What you will do: Continue the passage on the determinant of a matrix's transpose, picking up after its final sentence.

## START Document passage

Determinant of transpose

An important fact in linear algebra is that, given a matrix A, \det A = \det {}^tA, where {}^tA is the transpose of A. Here I will prove this statement via explciit computation, and I will try to do this as cleanly as possible. We may define the determinant of A by

\det A = \sum_{\sigma \in S_n} (-1)^{sgn(\sigma)} A_{\sigma(1), 1} \cdots A_{\sigma(n), n}.

Here S_n is the set of permutations of the set \{ 1, \dots n \}, and sgn(\sigma) is the sign of the permutation \sigma. This formula is derived from the definition of the determinant via exterior algebra. One can check by hand that this gives the familiar expressions for the determinant when n = 2, 3.

## END Document passage
## START Provided material

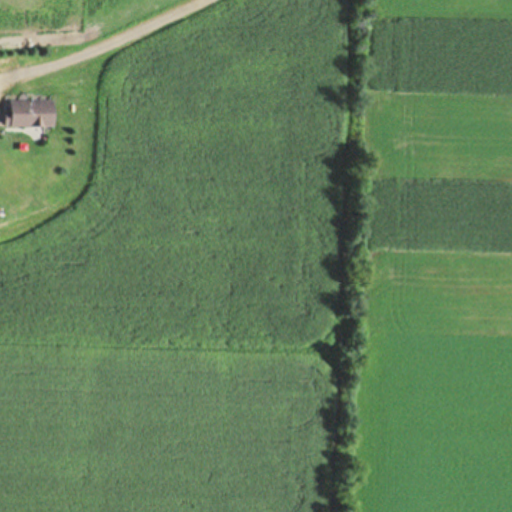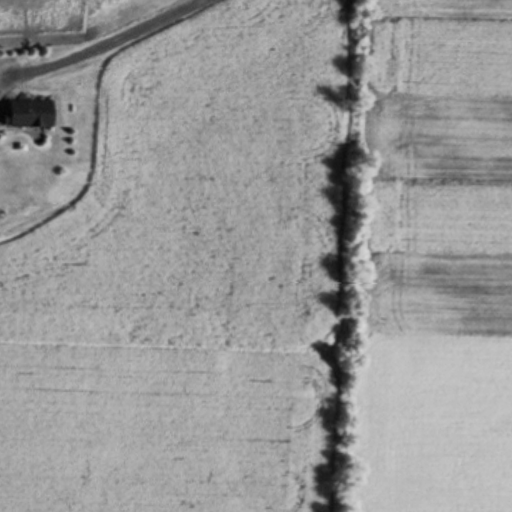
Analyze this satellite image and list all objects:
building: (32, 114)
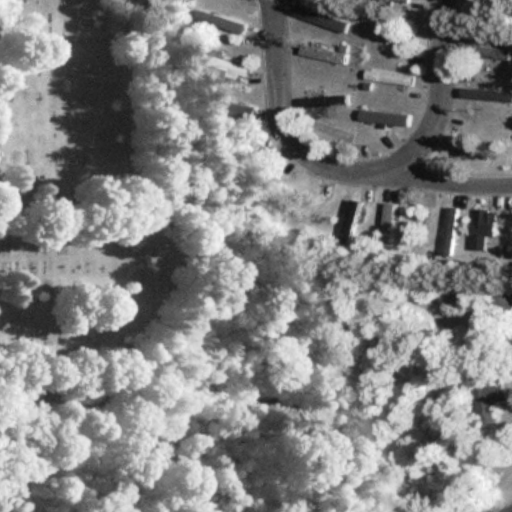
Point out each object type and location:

## END Provided material
## START Provided material

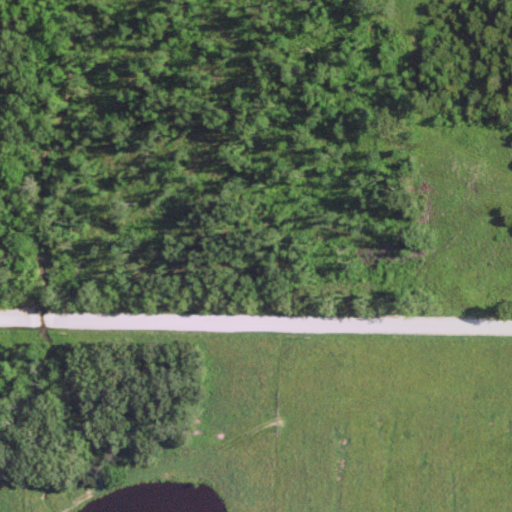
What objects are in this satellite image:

## END Provided material
## START Provided material

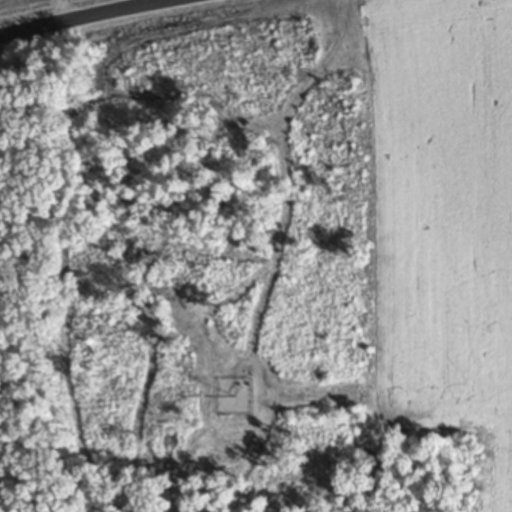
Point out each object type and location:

## END Provided material

Result for this task:
Now, since ({}^tA)_{i, j} = A_{j, i}, we have

\det {}^tA = \sum_{\sigma \in S_n} (-1)^{sgn(\sigma)} A_{1, \sigma(1)} \cdots A_{n, \sigma(n)}

= \sum_{\sigma \in S_n} (-1)^{sgn(\sigma)} A_{\sigma^{-1}(\sigma(1)), \sigma(1)} \cdots A_{\sigma^{-1}(\sigma(n)), \sigma(n)}.

The crucial observation here is that we may rearrange the product inside the summation so that the second indices are increasing. Let b = \sigma(a). Then the product inside the summation is

\prod_{1 \leq a \leq n} A_{\sigma^{-1}(\sigma(a)), \sigma(a)} = \prod_{1 \leq b \leq n} A_{\sigma^{-1}(b), b}

Combining this with the fact that sgn(\sigma) = sgn(\sigma^{-1}), our expression simplifies to

\sum_{\sigma \in S_n} (-1)^{sgn(\sigma^{-1})} A_{\sigma^{-1}(1), 1} \cdots A_{\sigma^{-1}(n), n}.

Noticing that the sum is the same sum if we replace all \sigma^{-1}s with \sigmas, we see that this equals \det A. So \det A = \det {}^tA. \square

I wonder if there is a more conceptual proof of this? (By “conceptual”, I mean a proof based on exterior algebra, bilinear pairings, etc…)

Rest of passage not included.